首页

    python多进程pool map与apply比较

    标签:python

    Pool.map

    map(func, iterable[, chunksize])

    import multiprocessing
    import time
    import signal
    import random
    
    def one_param_worker(i):
        t = random.random()
        print 'worker:%s,proccess:%s,sleep:%f' % (
            i, multiprocessing.current_process(), t)
        time.sleep(t)
        return 'return %s' % (i, )
    
    class Test(object):
        @classmethod
        def process(cls):
            start = time.time()
            result=process_pool.map(one_param_worker, range(5))
            print 'finish result:%s,cost:%f' % (result, time.time() - start)
    
            t = random.random()
            time.sleep(t)
            print 'do other thing,sleep:', t
    
    def stop_callback(signum, frame):
        print "received signum %d, process stopping" % (signum,)
        global is_alive
        global process_pool
        is_alive = False
        process_pool.close()
        print "process stopped"
    
    if __name__ == '__main__':
        is_alive = True
        process_pool = multiprocessing.Pool(4)
        signal.signal(signal.SIGTERM, stop_callback)
    
        while is_alive:
            Test.process()
            time.sleep(5)
    
    worker:0,proccess:<Process(PoolWorker-1, started daemon)>,sleep:0.833124
    worker:1,proccess:<Process(PoolWorker-3, started daemon)>,sleep:0.634145
    worker:2,proccess:<Process(PoolWorker-2, started daemon)>,sleep:0.170667
    worker:3,proccess:<Process(PoolWorker-4, started daemon)>,sleep:0.238150
    worker:4,proccess:<Process(PoolWorker-2, started daemon)>,sleep:0.914616
    finish result:['return 0', 'return 1', 'return 2', 'return 3', 'return 4'],cost:1.088779
    do other thing,sleep: 0.36407446494
    
    • 这里func只能接受函数,不能接受class method,instance method,比如
    result=process_pool.map(cls.one_param_worker, range(5))
    
    • func只能接受一个参数,这个参数是map(func, iterable[, chunksize])方法的第二个参数(iterable)里面的值

    This method chops the iterable into a number of chunks which it submits to the process pool as separate tasks

    • map会阻塞后面代码
    • 虽然每个进程执行时间不同,最后返回的结果是有序的

    Pool.map_async

    map_async(func, iterable[, chunksize[, callback]])

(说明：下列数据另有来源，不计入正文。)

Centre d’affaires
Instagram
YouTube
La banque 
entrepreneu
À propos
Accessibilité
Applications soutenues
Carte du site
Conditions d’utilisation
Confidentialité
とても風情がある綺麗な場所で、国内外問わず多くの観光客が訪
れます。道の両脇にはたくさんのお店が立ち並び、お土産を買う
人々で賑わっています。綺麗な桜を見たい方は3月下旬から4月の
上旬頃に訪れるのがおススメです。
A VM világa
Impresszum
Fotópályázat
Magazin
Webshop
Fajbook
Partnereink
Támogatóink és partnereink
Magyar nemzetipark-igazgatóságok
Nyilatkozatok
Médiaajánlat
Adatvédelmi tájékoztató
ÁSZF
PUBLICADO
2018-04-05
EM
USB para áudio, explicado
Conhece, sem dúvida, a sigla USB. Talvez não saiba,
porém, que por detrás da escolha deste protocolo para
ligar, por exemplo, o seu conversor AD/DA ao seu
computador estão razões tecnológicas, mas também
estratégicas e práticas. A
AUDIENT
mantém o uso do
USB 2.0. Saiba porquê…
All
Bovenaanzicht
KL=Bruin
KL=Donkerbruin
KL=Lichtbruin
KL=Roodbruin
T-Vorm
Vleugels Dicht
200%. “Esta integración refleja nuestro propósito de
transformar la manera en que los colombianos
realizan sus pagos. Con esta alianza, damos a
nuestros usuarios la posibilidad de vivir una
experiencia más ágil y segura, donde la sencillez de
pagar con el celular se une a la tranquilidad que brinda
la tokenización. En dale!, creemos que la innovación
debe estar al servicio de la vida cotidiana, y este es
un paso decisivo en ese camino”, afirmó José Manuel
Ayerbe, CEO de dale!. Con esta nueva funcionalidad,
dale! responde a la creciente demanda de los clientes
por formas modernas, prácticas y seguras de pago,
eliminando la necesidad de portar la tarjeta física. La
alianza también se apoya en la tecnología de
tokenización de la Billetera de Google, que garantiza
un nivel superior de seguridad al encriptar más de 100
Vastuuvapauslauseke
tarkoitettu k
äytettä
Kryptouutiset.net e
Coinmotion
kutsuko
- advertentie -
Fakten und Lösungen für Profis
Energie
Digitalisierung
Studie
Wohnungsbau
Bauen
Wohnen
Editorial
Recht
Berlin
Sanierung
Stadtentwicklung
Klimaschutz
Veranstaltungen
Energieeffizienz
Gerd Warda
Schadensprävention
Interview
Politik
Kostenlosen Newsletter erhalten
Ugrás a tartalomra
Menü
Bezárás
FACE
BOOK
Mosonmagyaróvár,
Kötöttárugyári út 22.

    def one_param_worker(i):
        t = random.random()
        print 'worker:%s,proccess:%s,sleep:%f' % (
            i, multiprocessing.current_process(), t)
        time.sleep(t)
        return 'return %s' % (i, )
    
    def cb(result):
        print 'call cb ', result
    
    
    class Test(object):
        @classmethod
        def cb(cls, result):
            print 'call cb ', result
    
        @classmethod
        def process(cls):
            start = time.time()
            result=process_pool.map_async(one_param_worker,range(5),callback=cb)
            print 'finish result:%s,cost:%f' % (result,time.time()-start)
    
            t = random.random()
            time.sleep(t)
            print 'do other thing,sleep:', t
    
    finish result:<multiprocessing.pool.MapResult object at 0x10ff13150>,cost:0.000092
    worker:1,proccess:<Process(PoolWorker-2, started daemon)>,sleep:0.290402
    worker:0,proccess:<Process(PoolWorker-1, started daemon)>,sleep:0.561862
    worker:2,proccess:<Process(PoolWorker-3, started daemon)>,sleep:0.160119
    worker:3,proccess:<Process(PoolWorker-4, started daemon)>,sleep:0.716796
    worker:4,proccess:<Process(PoolWorker-3, started daemon)>,sleep:0.778553
    do other thing,sleep: 0.632692802837
    call cb  ['return 0', 'return 1', 'return 2', 'return 3', 'return 4']
    
    • 和上面map一样,这里func**只能

      1. 接受函数*,不能接受class method,instance method*
      2. 接受一个参数,这个参数是map_async(func, iterable[, chunksize[, callback]])方法的第二个参数(iterable)里面的值
      3. 返回的结果是有序的
    • map_async没有阻塞后面代码,多进程执行完进入回调

    • 如果map_async后result.get()获取结果
    result=process_pool.map_async(one_param_worker,range(5),callback=cb)
    print 'finish result:%s,cost:%f' % (result.get(),time.time()-start)
    

    会阻塞后面代码,直到多进程执行完

    worker:0,proccess:<Process(PoolWorker-1, started daemon)>,sleep:0.074355
    worker:2,proccess:<Process(PoolWorker-3, started daemon)>,sleep:0.883103
    worker:1,proccess:<Process(PoolWorker-2, started daemon)>,sleep:0.676604
    worker:3,proccess:<Process(PoolWorker-4, started daemon)>,sleep:0.379367
    worker:4,proccess:<Process(PoolWorker-1, started daemon)>,sleep:0.757308
    call cb  ['return 0', 'return 1', 'return 2', 'return 3', 'return 4']
    finish result:['return 0', 'return 1', 'return 2', 'return 3', 'return 4'],cost:0.884893
    do other thing,sleep: 0.848403632886
    
    • map_async的callback参数可以是类方法
    result=process_pool.map_async(one_param_worker,range(5),callback=cls.cb)
    

    Pool.apply_async

    apply_async(func[, args[, kwds[, callback]]])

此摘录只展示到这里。